My research taught me a surprising fact. All the way up until the 1970s, when most Americans had shifted to hospital births, it was the midwives, or “granny-midwives” as Black midwives were called, that continued to serve poor and rural women in the South. In fact, it hadn’t occurred to me to ask until I myself was with child, but my grandmother had birthed her first seven children with the support of a Black midwife.
I’d thought my plans to deliver with a midwife was the Californian in me. It turns out there are few things more Southern and historically Black than my birth plan. This knowledge made my decision feel less like risk aversion and more like a homecoming.
Prior to giving birth, I typed up affirmation statements to help me get through labor. The statements ranged from Biblical “The Lord will never put more on you than you can bear” to quippy – “We’re strong enough to bear the children, then get back to business.” (from Saint Beyonce).

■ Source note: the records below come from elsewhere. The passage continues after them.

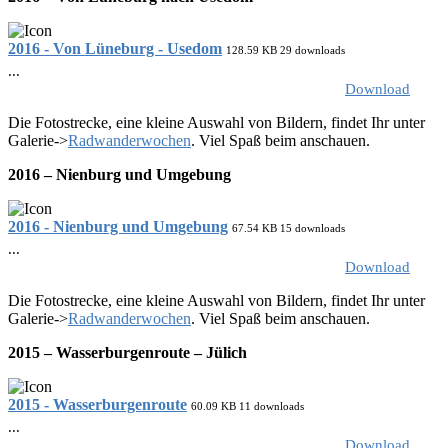
2016 - Von Lüneburg - Usedom
128.59 KB
29 downloads
...
Download
Die Fotostrecke, eine kleine Auswahl von Bildern, findet Ihr unter
Galerie->
Radwanderwochen
. Viel Spaß beim anschauen.
2016 – Nienburg und Umgebung
2016 - Nienburg und Umgebung
67.54 KB
15 downloads
...
Download
Die Fotostrecke, eine kleine Auswahl von Bildern, findet Ihr unter
Galerie->
Radwanderwochen
. Viel Spaß beim anschauen.
2015 – Wasserburgenroute – Jülich
2015 - Wasserburgenroute
60.09 KB
11 downloads
...
Download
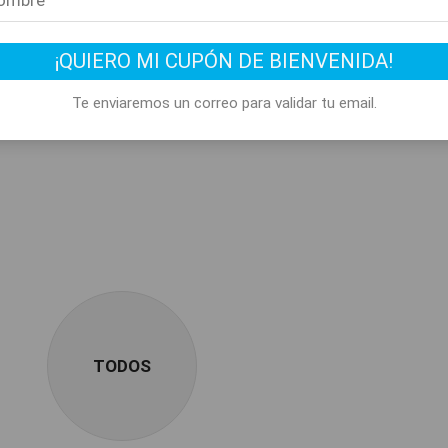
¡QUIERO MI CUPÓN DE BIENVENIDA!
Te enviaremos un correo para validar tu email.
TODOS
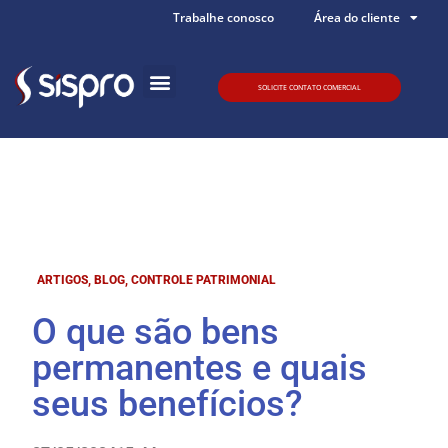
Trabalhe conosco
Área do cliente
SOLICITE CONTATO COMERCIAL
Quem somos
ARTIGOS
,
BLOG
,
CONTROLE PATRIMONIAL
O que são bens
permanentes e quais
seus benefícios?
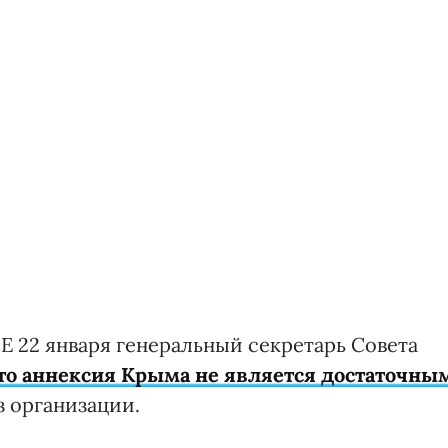
Е 22 января генеральный секретарь Совета
что аннексия Крыма не является достаточны
 организации.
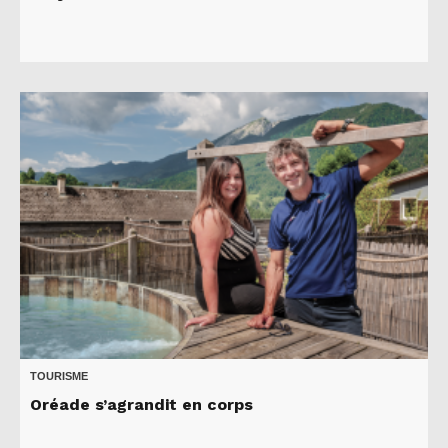
TOURISME
Oréade s’agrandit en corps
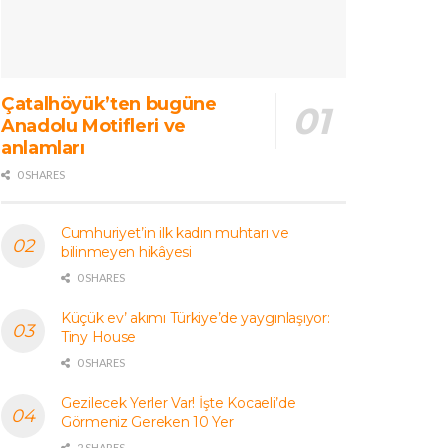
Çatalhöyük’ten bugüne
Anadolu Motifleri ve
anlamları
0 SHARES
Cumhuriyet’in ilk kadın muhtarı ve
bilinmeyen hikâyesi
0 SHARES
Küçük ev’ akımı Türkiye’de yaygınlaşıyor:
Tiny House
0 SHARES
Gezilecek Yerler Var! İşte Kocaeli’de
Görmeniz Gereken 10 Yer
2 SHARES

At the peak of my labor, my husband reached for the printed strips, hoping they could encourage me. They did not.
But I did remember that my grandmother, a woman with less resources but boundless resolve, had done this eleven times, most in a remarkably similar fashion. I focused on that. And then, my son was here.
Oh, what joy!
There are many important conversations about the difficulties of being a Black mother, particularly in this year of reckoning where mothers from around the world heard George Floyd call out for his. That conversation is one we should never stop having.
But we must also embrace and keep talking about the joy. I’m told that when my son arrived, I cried and repeated over and over again, “I love you I love you I love you.” I have no recollection of that, but I remember the bliss.
My son is a toddler now, and we have relocated to North Carolina near my family. When my son waves at every car that drives by, I like to believe that is the Southerner in him. He prefers the R&B remix of “Baby Shark” to the original and I like to believe that’s the Black in him.
Even in life’s most difficult moments, he is a reminder to us that there is always room for more joy. He doesn’t know that the world is raging with a pandemic; he just knows that he gets to hang out at home with mom and dad. He doesn’t have to wonder if the reason no one joins him in the neighborhood kiddie pool might be because we’re the only Black family present; he thinks the pool was created just for him.
Recently, my mother indulged him as grandparents do with some bites of her favorite ice cream –
>butter pecan. A refreshingly cold treat with warm flavors and a nutty crunch. He grinned and asked for more, likely beginning to understand what I’ve known all along.
Black motherhood is more than grief and tribulations; it is also pecans.